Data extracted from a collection
——

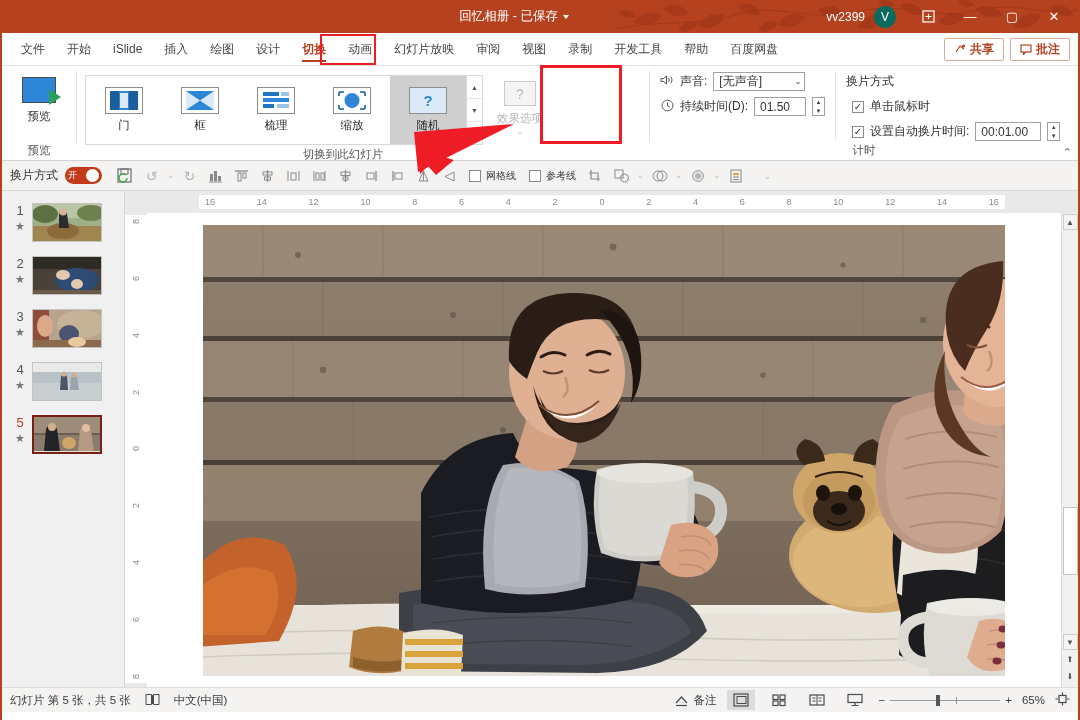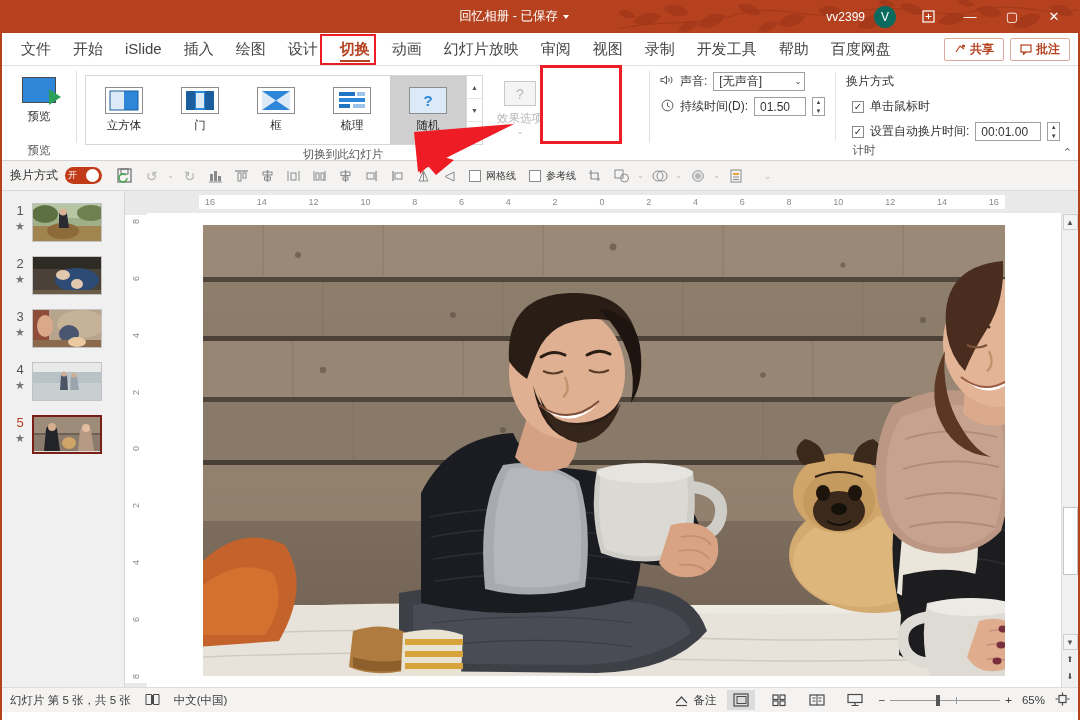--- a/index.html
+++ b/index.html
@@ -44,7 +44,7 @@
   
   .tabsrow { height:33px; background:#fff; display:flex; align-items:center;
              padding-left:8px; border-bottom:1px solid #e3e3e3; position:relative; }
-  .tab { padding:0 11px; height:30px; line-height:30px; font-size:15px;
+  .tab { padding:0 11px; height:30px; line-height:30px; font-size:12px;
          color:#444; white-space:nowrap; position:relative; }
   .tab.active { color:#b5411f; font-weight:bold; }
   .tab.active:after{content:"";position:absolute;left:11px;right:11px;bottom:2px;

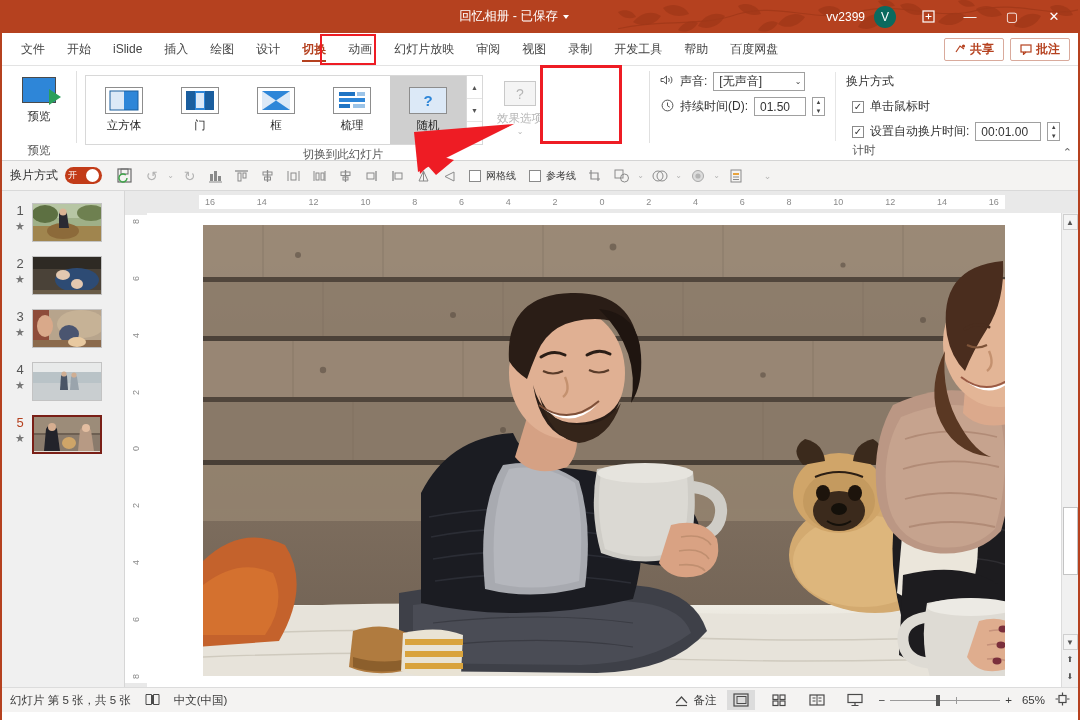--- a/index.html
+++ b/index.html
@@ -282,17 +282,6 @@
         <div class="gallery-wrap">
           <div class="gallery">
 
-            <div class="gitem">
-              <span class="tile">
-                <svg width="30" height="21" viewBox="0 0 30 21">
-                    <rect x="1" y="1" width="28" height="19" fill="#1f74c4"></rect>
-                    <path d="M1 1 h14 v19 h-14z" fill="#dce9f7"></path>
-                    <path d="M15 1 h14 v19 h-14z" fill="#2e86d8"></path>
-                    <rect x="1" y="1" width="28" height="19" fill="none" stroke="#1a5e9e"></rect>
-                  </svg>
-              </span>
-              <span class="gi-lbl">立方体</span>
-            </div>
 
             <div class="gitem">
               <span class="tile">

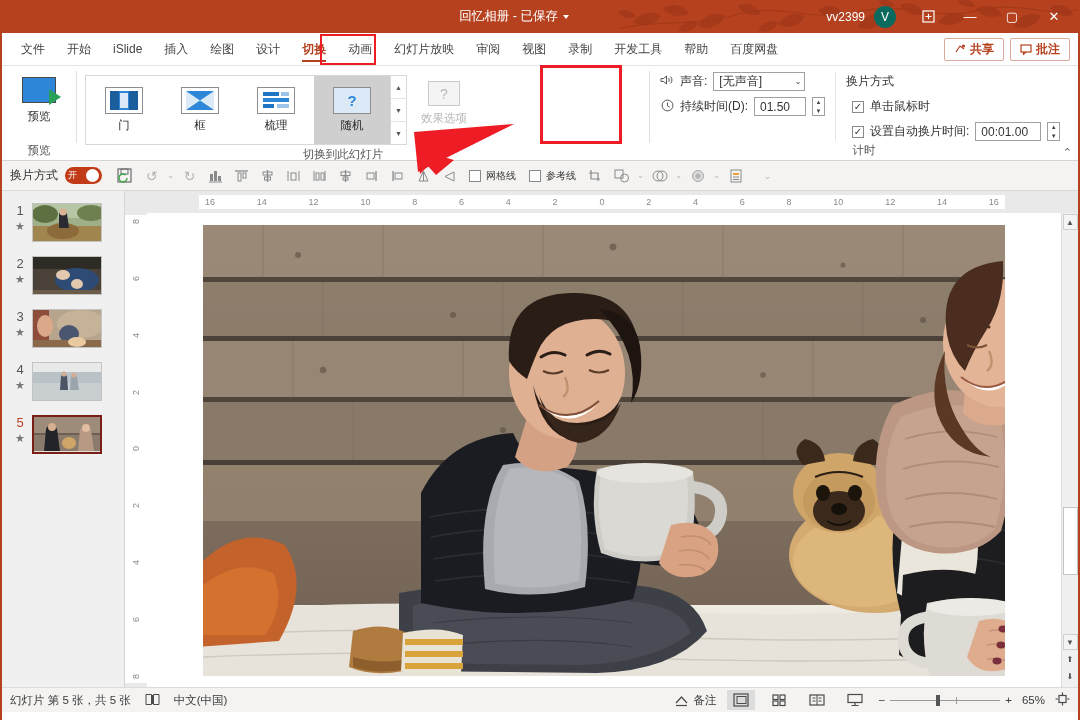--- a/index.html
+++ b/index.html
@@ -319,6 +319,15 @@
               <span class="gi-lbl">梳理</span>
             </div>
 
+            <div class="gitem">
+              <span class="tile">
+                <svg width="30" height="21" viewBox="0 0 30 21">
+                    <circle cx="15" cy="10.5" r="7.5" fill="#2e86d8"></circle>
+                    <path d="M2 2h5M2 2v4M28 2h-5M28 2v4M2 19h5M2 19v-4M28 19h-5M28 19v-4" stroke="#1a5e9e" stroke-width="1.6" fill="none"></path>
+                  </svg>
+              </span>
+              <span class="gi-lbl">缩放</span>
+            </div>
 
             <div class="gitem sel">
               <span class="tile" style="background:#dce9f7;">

——

TASK INSTRUCTIONS: In the copy, each entry above must match exactly, and no picture may be carried over.

ANSWER AREA:
--- a/index.html
+++ b/index.html
@@ -44,7 +44,7 @@
   
   .tabsrow { height:33px; background:#fff; display:flex; align-items:center;
              padding-left:8px; border-bottom:1px solid #e3e3e3; position:relative; }
-  .tab { padding:0 11px; height:30px; line-height:30px; font-size:15px;
+  .tab { padding:0 11px; height:30px; line-height:30px; font-size:12px;
          color:#444; white-space:nowrap; position:relative; }
   .tab.active { color:#b5411f; font-weight:bold; }
   .tab.active:after{content:"";position:absolute;left:11px;right:11px;bottom:2px;

--- a/index.html
+++ b/index.html
@@ -282,17 +282,6 @@
         <div class="gallery-wrap">
           <div class="gallery">
 
-            <div class="gitem">
-              <span class="tile">
-                <svg width="30" height="21" viewBox="0 0 30 21">
-                    <rect x="1" y="1" width="28" height="19" fill="#1f74c4"></rect>
-                    <path d="M1 1 h14 v19 h-14z" fill="#dce9f7"></path>
-                    <path d="M15 1 h14 v19 h-14z" fill="#2e86d8"></path>
-                    <rect x="1" y="1" width="28" height="19" fill="none" stroke="#1a5e9e"></rect>
-                  </svg>
-              </span>
-              <span class="gi-lbl">立方体</span>
-            </div>
 
             <div class="gitem">
               <span class="tile">

--- a/index.html
+++ b/index.html
@@ -319,6 +319,15 @@
               <span class="gi-lbl">梳理</span>
             </div>
 
+            <div class="gitem">
+              <span class="tile">
+                <svg width="30" height="21" viewBox="0 0 30 21">
+                    <circle cx="15" cy="10.5" r="7.5" fill="#2e86d8"></circle>
+                    <path d="M2 2h5M2 2v4M28 2h-5M28 2v4M2 19h5M2 19v-4M28 19h-5M28 19v-4" stroke="#1a5e9e" stroke-width="1.6" fill="none"></path>
+                  </svg>
+              </span>
+              <span class="gi-lbl">缩放</span>
+            </div>
 
             <div class="gitem sel">
               <span class="tile" style="background:#dce9f7;">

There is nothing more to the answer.